Meta’s AI restructuring led some researchers to depart for other AI labs. Meta’s chief AI scientist, Yann LeCun, left in November to found his own startup. CNBC has reported that LeCun was rankled by the 600 layoffs that Meta Superintelligence Labs (MSL) underwent in October. Just this week, MSL employees Sang Michael Xie and Vitaliy Chiley decamped from the company.

Those still at Meta have reportedly clashed on direction. Senior executives said some of Meta’s AI efforts should be oriented toward improving the company’s social media and advertising businesses, while Wang argued Meta should catch up with frontier models offered by OpenAI and Google before focusing on products, per The New York Times. The Times also reported that budget cuts to Meta’s metaverse team were rerouted to Wang’s unit.

TBD Lab’s new frontier model, being closed source, would represent a major strategic shift for Meta, which has long touted its open-source AI efforts. The risks of open-source development became clear when DeepSeek’s R1 model incorporated components of Llama’s architecture, which angered some at Meta, CNBC reported.

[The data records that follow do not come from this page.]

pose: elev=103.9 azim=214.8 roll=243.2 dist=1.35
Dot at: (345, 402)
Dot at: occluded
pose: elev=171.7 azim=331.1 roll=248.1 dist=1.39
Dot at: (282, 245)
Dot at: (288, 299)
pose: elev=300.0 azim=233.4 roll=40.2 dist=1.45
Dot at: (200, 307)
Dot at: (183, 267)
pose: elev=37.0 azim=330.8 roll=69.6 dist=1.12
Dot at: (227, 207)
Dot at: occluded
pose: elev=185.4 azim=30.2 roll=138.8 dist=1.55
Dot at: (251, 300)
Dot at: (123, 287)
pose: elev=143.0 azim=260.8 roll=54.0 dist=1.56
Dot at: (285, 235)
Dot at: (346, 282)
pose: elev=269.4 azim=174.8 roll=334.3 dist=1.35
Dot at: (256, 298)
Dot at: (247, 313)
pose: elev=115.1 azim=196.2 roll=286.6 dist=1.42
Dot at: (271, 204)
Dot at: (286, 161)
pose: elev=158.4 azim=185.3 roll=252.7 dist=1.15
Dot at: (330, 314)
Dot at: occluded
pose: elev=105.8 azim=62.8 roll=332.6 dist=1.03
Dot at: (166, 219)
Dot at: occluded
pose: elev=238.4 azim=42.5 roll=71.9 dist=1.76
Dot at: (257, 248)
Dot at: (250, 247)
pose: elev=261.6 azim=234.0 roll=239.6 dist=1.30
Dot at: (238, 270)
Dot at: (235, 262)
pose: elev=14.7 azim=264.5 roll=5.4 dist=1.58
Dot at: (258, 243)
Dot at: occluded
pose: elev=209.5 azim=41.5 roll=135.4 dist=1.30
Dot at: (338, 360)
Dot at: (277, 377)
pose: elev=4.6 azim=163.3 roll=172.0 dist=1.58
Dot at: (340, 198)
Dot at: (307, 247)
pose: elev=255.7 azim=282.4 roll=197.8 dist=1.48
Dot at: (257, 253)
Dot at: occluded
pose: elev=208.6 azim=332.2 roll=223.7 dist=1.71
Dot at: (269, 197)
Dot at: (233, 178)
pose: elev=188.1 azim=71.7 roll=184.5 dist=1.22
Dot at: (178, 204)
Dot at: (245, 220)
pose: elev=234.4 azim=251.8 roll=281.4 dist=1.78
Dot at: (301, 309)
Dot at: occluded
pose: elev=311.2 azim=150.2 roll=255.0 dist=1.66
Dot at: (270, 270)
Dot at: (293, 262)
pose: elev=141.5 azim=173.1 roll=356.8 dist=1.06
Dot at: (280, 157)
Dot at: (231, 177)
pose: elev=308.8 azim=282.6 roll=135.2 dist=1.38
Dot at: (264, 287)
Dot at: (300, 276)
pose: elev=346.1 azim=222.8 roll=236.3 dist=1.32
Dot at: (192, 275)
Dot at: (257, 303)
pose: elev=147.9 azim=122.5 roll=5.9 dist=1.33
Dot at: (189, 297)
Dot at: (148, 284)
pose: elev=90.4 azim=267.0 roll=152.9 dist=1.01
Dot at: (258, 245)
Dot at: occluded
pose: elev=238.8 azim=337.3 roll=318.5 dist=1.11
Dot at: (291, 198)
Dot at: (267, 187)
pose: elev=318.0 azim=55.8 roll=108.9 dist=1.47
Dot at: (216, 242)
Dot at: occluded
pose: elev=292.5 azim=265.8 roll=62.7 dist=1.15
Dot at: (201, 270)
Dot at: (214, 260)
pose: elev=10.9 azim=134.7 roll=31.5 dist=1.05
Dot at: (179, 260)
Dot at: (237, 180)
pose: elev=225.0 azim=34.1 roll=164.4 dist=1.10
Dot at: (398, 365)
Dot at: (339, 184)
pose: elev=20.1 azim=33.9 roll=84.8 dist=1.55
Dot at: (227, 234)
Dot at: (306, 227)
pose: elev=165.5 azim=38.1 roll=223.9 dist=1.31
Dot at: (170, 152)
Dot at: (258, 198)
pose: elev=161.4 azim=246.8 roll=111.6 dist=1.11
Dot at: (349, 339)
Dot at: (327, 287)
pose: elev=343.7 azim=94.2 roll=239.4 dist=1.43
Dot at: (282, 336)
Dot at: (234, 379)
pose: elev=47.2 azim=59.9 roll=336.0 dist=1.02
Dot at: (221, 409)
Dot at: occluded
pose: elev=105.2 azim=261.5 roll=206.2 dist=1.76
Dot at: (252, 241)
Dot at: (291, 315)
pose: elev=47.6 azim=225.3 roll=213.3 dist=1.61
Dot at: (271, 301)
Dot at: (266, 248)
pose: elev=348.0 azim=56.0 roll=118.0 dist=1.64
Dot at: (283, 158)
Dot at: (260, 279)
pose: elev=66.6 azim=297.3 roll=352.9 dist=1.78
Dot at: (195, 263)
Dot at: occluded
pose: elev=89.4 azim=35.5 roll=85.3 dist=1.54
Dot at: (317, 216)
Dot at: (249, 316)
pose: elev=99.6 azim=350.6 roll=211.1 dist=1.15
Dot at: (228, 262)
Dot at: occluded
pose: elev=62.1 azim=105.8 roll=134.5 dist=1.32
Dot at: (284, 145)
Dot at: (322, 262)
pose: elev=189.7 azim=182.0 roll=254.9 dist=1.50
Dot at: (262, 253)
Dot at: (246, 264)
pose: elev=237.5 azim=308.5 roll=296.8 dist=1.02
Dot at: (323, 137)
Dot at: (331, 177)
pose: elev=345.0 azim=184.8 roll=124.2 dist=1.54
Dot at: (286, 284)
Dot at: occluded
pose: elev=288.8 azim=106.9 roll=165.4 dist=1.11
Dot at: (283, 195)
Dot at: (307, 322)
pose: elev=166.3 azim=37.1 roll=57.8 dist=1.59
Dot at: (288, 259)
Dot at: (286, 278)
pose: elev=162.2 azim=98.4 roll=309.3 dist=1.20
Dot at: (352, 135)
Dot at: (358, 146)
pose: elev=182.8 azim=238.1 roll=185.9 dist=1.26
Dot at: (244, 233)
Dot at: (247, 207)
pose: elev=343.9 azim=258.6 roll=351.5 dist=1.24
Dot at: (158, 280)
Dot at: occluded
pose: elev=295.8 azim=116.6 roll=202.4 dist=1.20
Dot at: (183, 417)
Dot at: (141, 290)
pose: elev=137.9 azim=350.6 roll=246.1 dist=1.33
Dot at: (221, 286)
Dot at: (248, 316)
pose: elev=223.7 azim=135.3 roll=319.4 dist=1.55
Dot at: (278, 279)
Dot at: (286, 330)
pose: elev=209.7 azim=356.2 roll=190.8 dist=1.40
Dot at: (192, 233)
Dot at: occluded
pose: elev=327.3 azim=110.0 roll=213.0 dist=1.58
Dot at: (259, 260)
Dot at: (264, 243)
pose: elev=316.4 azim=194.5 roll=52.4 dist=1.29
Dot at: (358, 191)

Open-source cuts both ways, though. TBD Lab is using Alibaba’s Qwen model as part of the training process for Avocado, Bloomberg reported.

Our Deeper View

Meta has fallen behind other open-source AI models, so it’s pivoting to the even more competitive field of closed source AI models. Keeping Llama open-source could have created a wedge for Meta to differentiate itself from other hyperscalers, but as things currently stand, it’ll be up to Wang to lead Meta’s proprietary model past those offered by OpenAI, Google, and Anthropic. In the words of Wang’s unit within Meta, the odds of that happening are very much TBD.